Photo source unknown.
 
 
Livingston Stone  (1836-1912)  "was a pioneer fish culturist, Deputy Commissioner of Fisheries for the Pacific coast from 1872 to 1898, and senior fish culturist of the U.S. Fish Commission from 1898 to 1903. He was an ordained Unitarian minister, although he resigned from his clerical duties in 1866, which may have influenced his passionate dedication to salmon conservation in his later career."

"Stone began his career in fish culture in 1866 as a private citizen. He joined the Commission of Fish and Fisheries in 1872 and was assigned to establish Chinook salmon hatcheries in California. He built the first federal fish hatchery on the McCloud River, an endeavor that ultimately led to the establishment of over 100 hatcheries during his tenure. Stone was one of the first to see the decimation of the Pacific salmon stocks and, in 1889, advocated the establishment of a 'national salmon park' for Alaska."

"On the basis of his recommendation, Congress set aside part of Alaska's Afognak Island as a 'forest and fish cultural reserve' in 1892. Although the United States government rescinded the protected status of Afognak Island in the 1930s, Stone's efforts stand as a precursor to the modern movement to establish marine protected areas. The Fish Commission publication Culture of Fish in 1898 represents the capstone of Stone's work and continues to be a standard reference document."
From:  History Makers: Honorable Mentions. NOAA Celebrates 200 Years of Science, Service & Stewardship website.

Dr. David Starr Jordan
  (1851-1931)  "was one of the best known naturalists and educators of his time. He wrote more than 50 books and published over 600 scientific papers on topics ranging from ichthyology (the branch of zoology dealing with fish) to advancing world peace. In 1879 (age 34), Dr. Jordan became president of Indiana University. In 1891, he was selected as the first president of Stanford University, a post he held for 25 years. He was also a member of the California State Fish Commission, and his investigations of the exploitation of the salmon and fur seal populations helped save these species."  From:  NOAA Marine Operations website.

During the late 1980s, Jordan also worked in association with the closely linked U.S. Fish Commission and Smithsonian Institution, publishing much of his work in their journals. His connection with these agencies took him on expeditions to Alaska and other areas in the Pacific Ocean.

## Exercise details
Reproduce the fish culturists passage word for word, from "From:  History Makers: Honorable" to "Marine Operations website.".

[Dataset rows]

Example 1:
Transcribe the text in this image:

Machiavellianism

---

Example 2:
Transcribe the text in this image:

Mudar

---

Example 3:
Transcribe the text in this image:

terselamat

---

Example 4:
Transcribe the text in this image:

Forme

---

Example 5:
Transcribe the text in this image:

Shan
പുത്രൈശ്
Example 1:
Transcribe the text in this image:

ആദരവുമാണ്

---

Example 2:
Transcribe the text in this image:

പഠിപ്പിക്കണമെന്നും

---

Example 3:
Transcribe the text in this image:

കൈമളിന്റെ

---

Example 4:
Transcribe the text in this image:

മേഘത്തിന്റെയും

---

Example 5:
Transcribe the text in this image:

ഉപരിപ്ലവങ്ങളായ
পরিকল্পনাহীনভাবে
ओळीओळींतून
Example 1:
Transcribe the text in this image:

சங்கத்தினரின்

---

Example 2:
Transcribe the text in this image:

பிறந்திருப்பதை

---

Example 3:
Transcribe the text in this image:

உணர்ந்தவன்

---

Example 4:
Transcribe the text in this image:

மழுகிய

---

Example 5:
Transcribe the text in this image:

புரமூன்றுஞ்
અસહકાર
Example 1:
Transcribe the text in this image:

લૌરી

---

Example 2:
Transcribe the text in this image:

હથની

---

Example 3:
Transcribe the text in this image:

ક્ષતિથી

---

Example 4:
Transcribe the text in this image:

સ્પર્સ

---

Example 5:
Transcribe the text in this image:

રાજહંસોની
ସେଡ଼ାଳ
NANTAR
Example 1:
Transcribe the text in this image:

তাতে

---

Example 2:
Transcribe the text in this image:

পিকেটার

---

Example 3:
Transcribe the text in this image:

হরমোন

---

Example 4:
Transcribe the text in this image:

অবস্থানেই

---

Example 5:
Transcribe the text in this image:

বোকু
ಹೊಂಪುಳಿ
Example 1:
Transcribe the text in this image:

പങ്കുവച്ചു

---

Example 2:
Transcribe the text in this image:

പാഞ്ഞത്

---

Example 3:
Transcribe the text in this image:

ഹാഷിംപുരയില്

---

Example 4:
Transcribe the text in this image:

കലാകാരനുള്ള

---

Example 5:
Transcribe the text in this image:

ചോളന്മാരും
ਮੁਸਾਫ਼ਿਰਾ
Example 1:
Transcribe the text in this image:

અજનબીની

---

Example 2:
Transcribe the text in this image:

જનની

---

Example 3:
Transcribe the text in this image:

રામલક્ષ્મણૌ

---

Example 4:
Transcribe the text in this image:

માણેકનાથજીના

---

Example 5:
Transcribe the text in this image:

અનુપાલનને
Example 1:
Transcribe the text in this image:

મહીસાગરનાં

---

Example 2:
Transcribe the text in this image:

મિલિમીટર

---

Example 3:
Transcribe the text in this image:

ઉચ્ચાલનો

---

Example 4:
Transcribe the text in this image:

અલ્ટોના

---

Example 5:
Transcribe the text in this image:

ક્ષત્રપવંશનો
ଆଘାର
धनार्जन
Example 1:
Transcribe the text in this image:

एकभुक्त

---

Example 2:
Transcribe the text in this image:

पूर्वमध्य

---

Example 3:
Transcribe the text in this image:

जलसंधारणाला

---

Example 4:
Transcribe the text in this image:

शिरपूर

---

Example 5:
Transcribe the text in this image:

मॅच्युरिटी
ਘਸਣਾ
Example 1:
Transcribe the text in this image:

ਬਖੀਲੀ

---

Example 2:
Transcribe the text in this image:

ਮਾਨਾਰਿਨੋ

## Finished task
From:  History Makers: Honorable Mentions. NOAA Celebrates 200 Years of Science, Service & Stewardship website.

Dr. David Starr Jordan
  (1851-1931)  "was one of the best known naturalists and educators of his time. He wrote more than 50 books and published over 600 scientific papers on topics ranging from ichthyology (the branch of zoology dealing with fish) to advancing world peace. In 1879 (age 34), Dr. Jordan became president of Indiana University. In 1891, he was selected as the first president of Stanford University, a post he held for 25 years. He was also a member of the California State Fish Commission, and his investigations of the exploitation of the salmon and fur seal populations helped save these species."  From:  NOAA Marine Operations website.